Tod an der Alster
Anke Küpper

HarperCollins

Taschenbuch

ISBN 978-3-9596-7477-5

11,– € [D], 11,40 € [A]

Eine Frau läuft im farbenreichen Spektakel des Feuerwerks über der Alster vor einen Bus. Erst bei genauem Hinsehen entdecken Svea Kopetzki und die Kollegen von der Mordkommission die Stichspuren am Hals. Hat sich die bekannte Schönheitschirurgin aus ihrer nahen Praxis vor einem Angreifer in die Menschenmassen des Alstervergnügens flüchten wollen? Wer hatte sie angegriffen? Ein Einbrecher, ein rachsüchtiger Ex-Patient oder steckte doch etwas ganz anderes dahinter? Hauptkommissarin Svea Kopetzki muss viele Fragen in der ihr verhassten Welt der Neu-Reichen und Neu-Schönen Hamburgs stellen.

Anke Küpper

© Evelyn Meiforth

Anke Küpper

Anke Küpper studierte Germanistik, Romanistik und Medienwissenschaften. Seit über zwanzig Jahren arbeitet sie als Buchautorin und Texterin. Neben ihren Kriminalromanen, in denen sie ihre Wahlheimat Hamburg zum Schauplatz macht, hat sie mehr als achtzig Sachbücher und Pixi-Geschichten sowie zahlreiche Quizze und Spiele veröffentlicht, darunter einige Bestseller. Sie hat bereits mehrere Krimi-Anthologien herausgegeben, ist in Hamburg als Literaturveranstalterin aktiv und leitet Schreibworkshops für Kinder und Erwachsene. 

 

Leseprobe

Hauptkommissarin Svea Kopetzki beugte sich über die Tote auf der Bahre. Die Frau hatte die Augen weit aufgerissen, ihr blondes Haar war blutverschmiert, trotzdem wirkte ihr Gesicht friedlich wie das einer Madonna. Ob es an den gleichmäßig geschwungenen Brauen, der zarten Nase und den herzförmigen Lippen lag? Svea hatte noch nie so ebenmäßige Züge gesehen. 
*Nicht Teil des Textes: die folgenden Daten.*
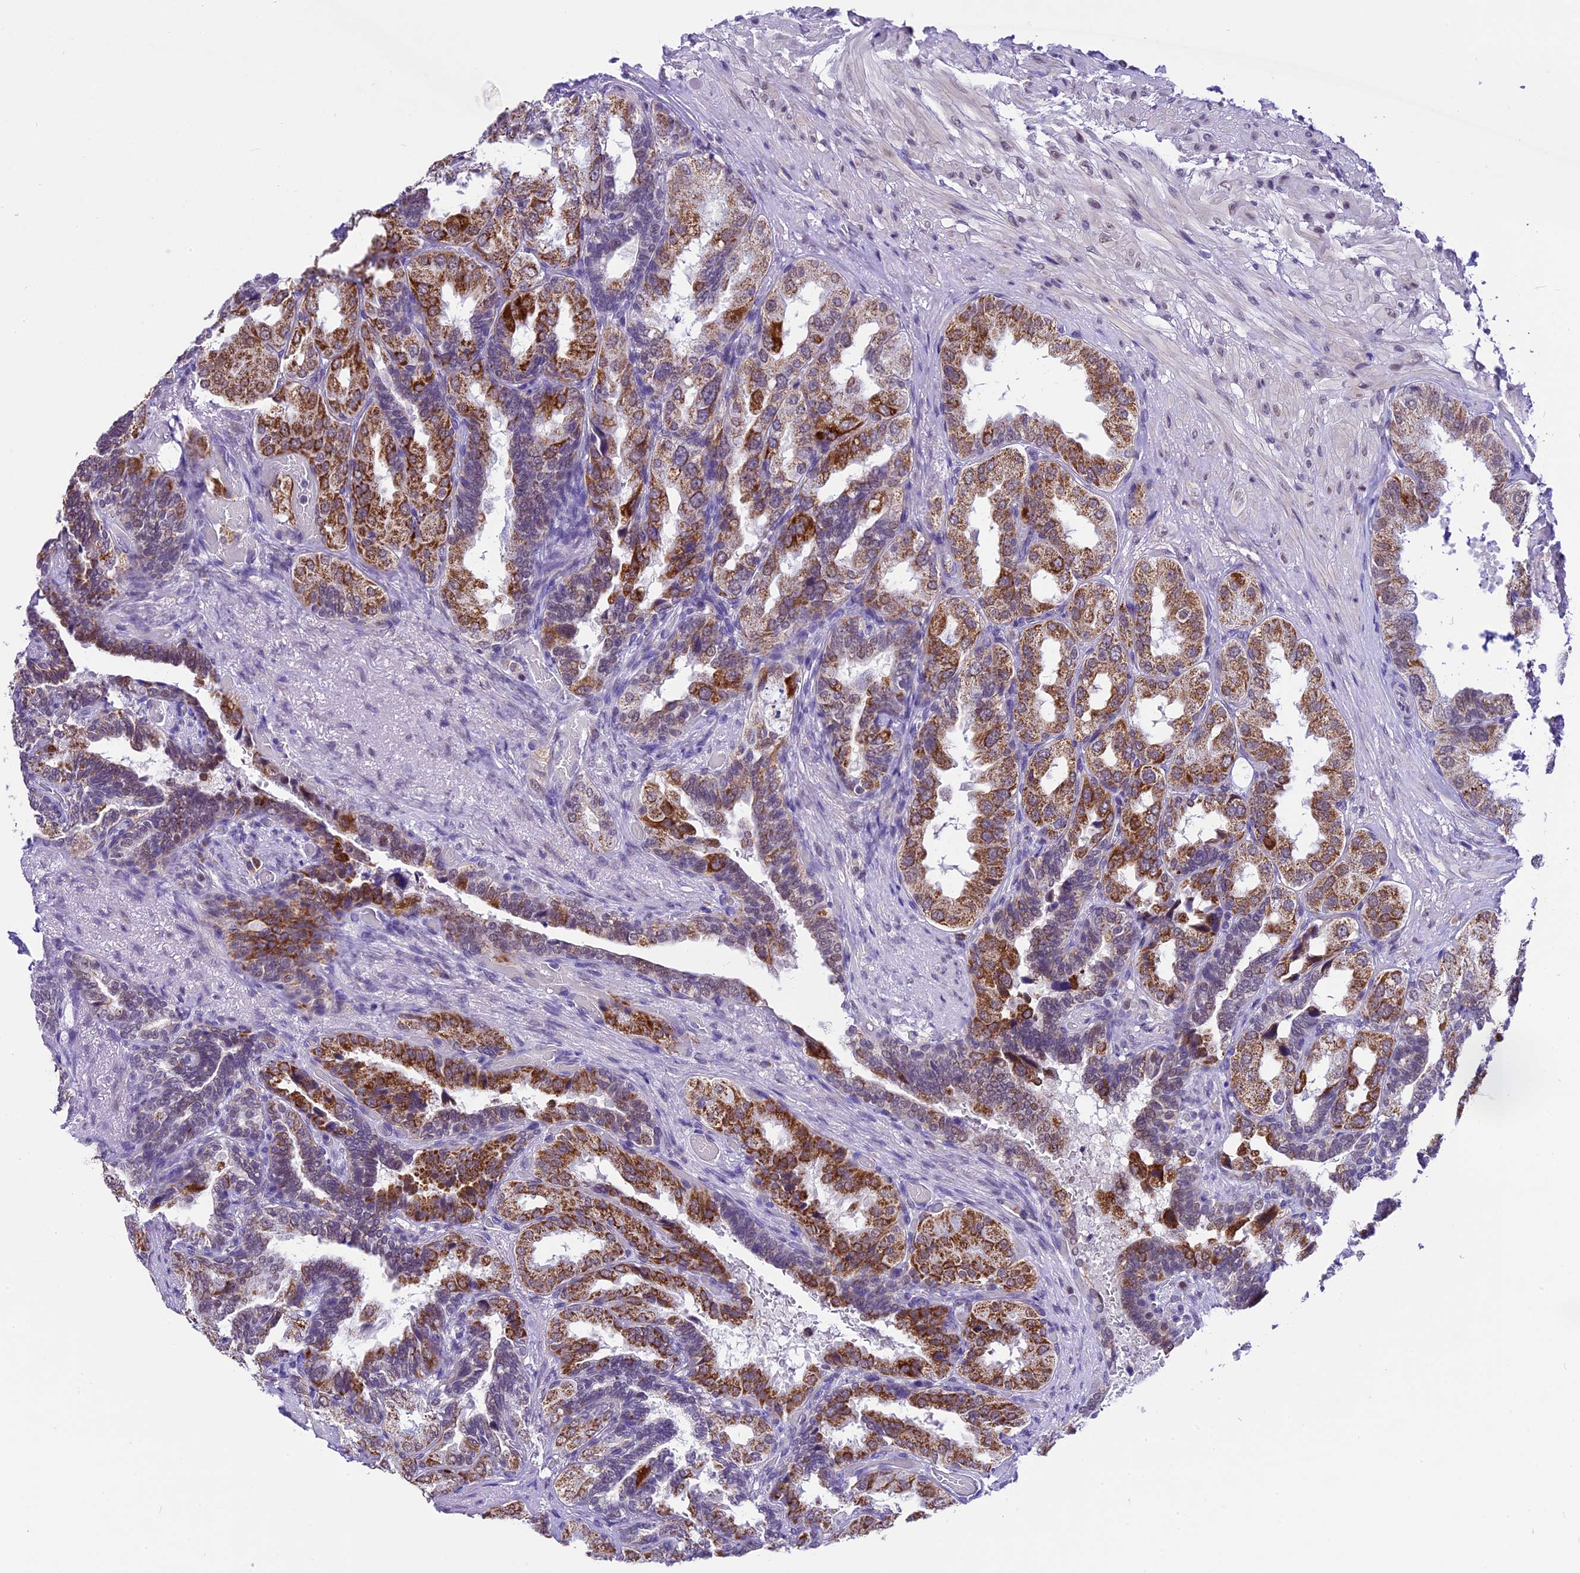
{"staining": {"intensity": "strong", "quantity": "25%-75%", "location": "cytoplasmic/membranous"}, "tissue": "seminal vesicle", "cell_type": "Glandular cells", "image_type": "normal", "snomed": [{"axis": "morphology", "description": "Normal tissue, NOS"}, {"axis": "topography", "description": "Seminal veicle"}, {"axis": "topography", "description": "Peripheral nerve tissue"}], "caption": "This image displays immunohistochemistry staining of normal human seminal vesicle, with high strong cytoplasmic/membranous staining in approximately 25%-75% of glandular cells.", "gene": "CARS2", "patient": {"sex": "male", "age": 63}}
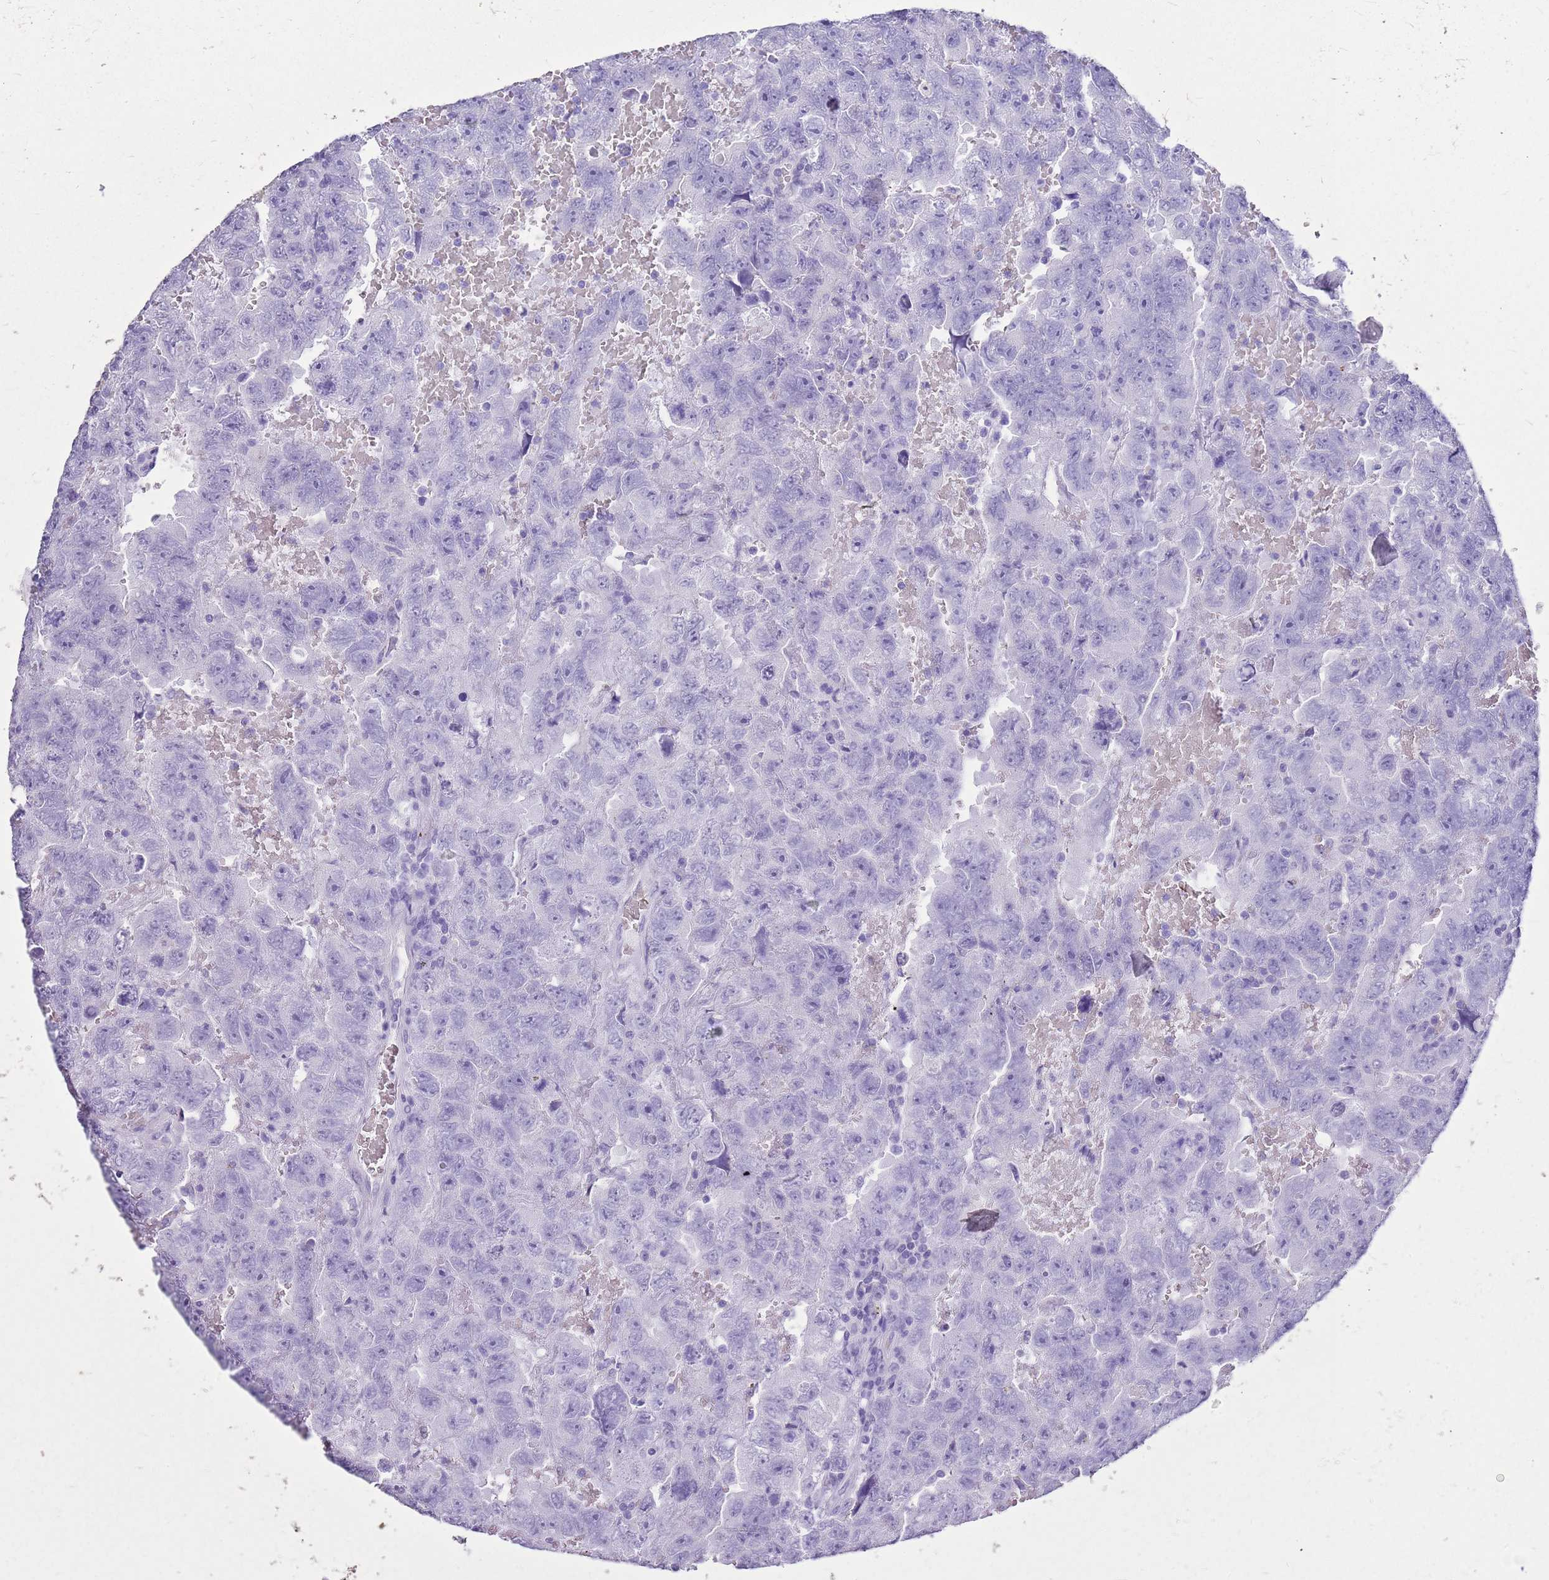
{"staining": {"intensity": "negative", "quantity": "none", "location": "none"}, "tissue": "testis cancer", "cell_type": "Tumor cells", "image_type": "cancer", "snomed": [{"axis": "morphology", "description": "Carcinoma, Embryonal, NOS"}, {"axis": "topography", "description": "Testis"}], "caption": "Human embryonal carcinoma (testis) stained for a protein using IHC exhibits no expression in tumor cells.", "gene": "CA8", "patient": {"sex": "male", "age": 45}}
„Kann sie dann weg?“ Der Notfallsanitäter knackte mit den Fingern. 

 „Moment noch!“ Svea wandte sich an den Kollegen vom Kriminaldauerdienst, der neben ihr auf der Straße stand. „Irgendwelche Hinweise, wer sie ist?“

„Bis jetzt nicht.“ Brandt schüttelte den Kopf. Am Telefon hatte er ihr bereits berichtet, dass die Frau direkt vor dem Bus auf die Straße gelaufen und durch den Aufprall meterweit durch die Luft geschleudert worden war. Umgebracht hatte sie laut Notarzt allerdings etwas anderes. 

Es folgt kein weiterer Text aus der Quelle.